- [Given data]:
···
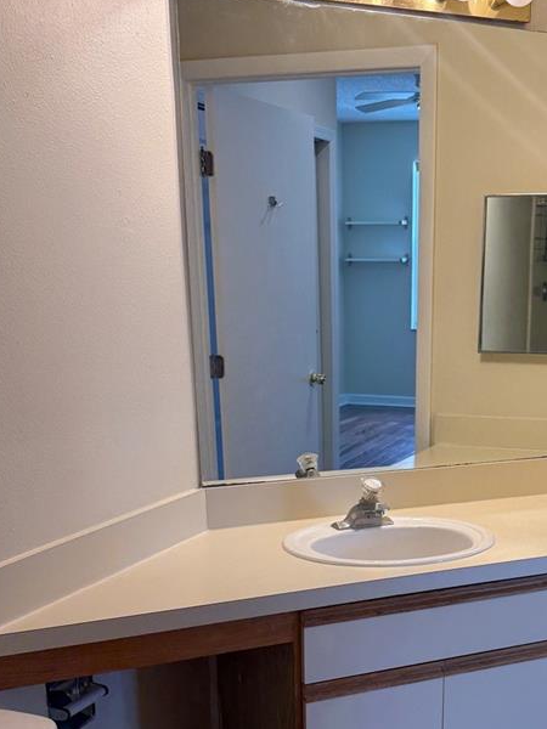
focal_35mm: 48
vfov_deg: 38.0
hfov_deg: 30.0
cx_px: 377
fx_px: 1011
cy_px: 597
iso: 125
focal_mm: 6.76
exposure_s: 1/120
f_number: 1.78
···
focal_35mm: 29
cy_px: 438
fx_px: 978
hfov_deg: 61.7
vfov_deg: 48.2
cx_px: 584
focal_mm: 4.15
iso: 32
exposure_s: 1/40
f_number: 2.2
···
Keeping every character as it is, restate the lines above that run from the line with "focal_35mm: 48" through the line with "f_number: 1.78", both included, and nothing else.

- [Answer to this problem]:
focal_35mm: 48
vfov_deg: 38.0
hfov_deg: 30.0
cx_px: 377
fx_px: 1011
cy_px: 597
iso: 125
focal_mm: 6.76
exposure_s: 1/120
f_number: 1.78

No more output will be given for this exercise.